Can you extract, word for word, the part of the statement on cardiac surgery capacity below that runs between "I am aware that" and "unit in Galway.", inclusive?

• [Page extract]
---------------

The position is that cardiac surgery for public patients is performed in three locations — at the National Cardiac Unit at the Mater Hospital, Dublin, Cork Regional Hospital and at Our Lady's Hospital for Sick Children in Crumlin. Each patient is assessed by the consultant to determine his or her medical priority, and urgent cases always receive priority treatment.
My Department has recently undertaken an assessment of the medium-term requirements for additional cardiac surgery. I have decided that the annual capacity at the National Cardiac Surgery Unit at the Mater Hospital should be increased from 750 to 1,000 and I have provided £1 million in 1993 which will be met from the waiting list fund.
I am also providing for a doubling of capacity for cardiac surgery at Cork Regional Hospital from 200 to 400 patients each year. The combined increased capacity in both Dublin and Cork will mean a new national annual throughput of 1,400 cases in the public sector which represents an increase of 47 per cent on current capacity. I am satisfied that this increased level of service will be adequate to meet the medium-term requirements for cardiac surgery in Ireland.
I am aware that Croi, the West of Ireland Cardiology Foundation, which is a local voluntary organisation dedicated to the development of cardiac services in the west, supports the development of a cardiac surgical unit in Galway.

---------------

• [Exercise data]
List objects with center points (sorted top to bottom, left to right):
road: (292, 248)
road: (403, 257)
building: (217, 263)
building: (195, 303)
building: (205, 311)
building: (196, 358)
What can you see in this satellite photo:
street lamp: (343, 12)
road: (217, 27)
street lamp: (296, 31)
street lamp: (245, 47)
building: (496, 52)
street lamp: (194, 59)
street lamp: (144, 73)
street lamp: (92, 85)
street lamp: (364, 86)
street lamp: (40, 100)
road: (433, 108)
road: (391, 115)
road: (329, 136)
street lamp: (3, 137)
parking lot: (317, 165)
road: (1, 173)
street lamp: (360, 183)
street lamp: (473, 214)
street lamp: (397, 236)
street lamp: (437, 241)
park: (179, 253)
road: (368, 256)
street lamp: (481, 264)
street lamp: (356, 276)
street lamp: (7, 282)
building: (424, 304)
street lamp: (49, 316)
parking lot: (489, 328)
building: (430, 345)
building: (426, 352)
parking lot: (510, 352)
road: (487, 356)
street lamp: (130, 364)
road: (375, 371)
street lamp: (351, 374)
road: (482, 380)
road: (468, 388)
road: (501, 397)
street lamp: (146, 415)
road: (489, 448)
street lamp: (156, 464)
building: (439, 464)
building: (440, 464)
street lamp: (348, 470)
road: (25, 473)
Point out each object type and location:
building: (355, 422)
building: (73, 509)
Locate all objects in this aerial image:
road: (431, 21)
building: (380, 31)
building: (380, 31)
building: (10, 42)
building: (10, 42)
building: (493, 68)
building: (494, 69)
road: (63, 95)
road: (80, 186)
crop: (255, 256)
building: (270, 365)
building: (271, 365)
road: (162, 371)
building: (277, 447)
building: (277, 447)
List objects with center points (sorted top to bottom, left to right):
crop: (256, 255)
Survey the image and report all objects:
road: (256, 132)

---------------

• [Output for this exercise]
I am aware that Croi, the West of Ireland Cardiology Foundation, which is a local voluntary organisation dedicated to the development of cardiac services in the west, supports the development of a cardiac surgical unit in Galway.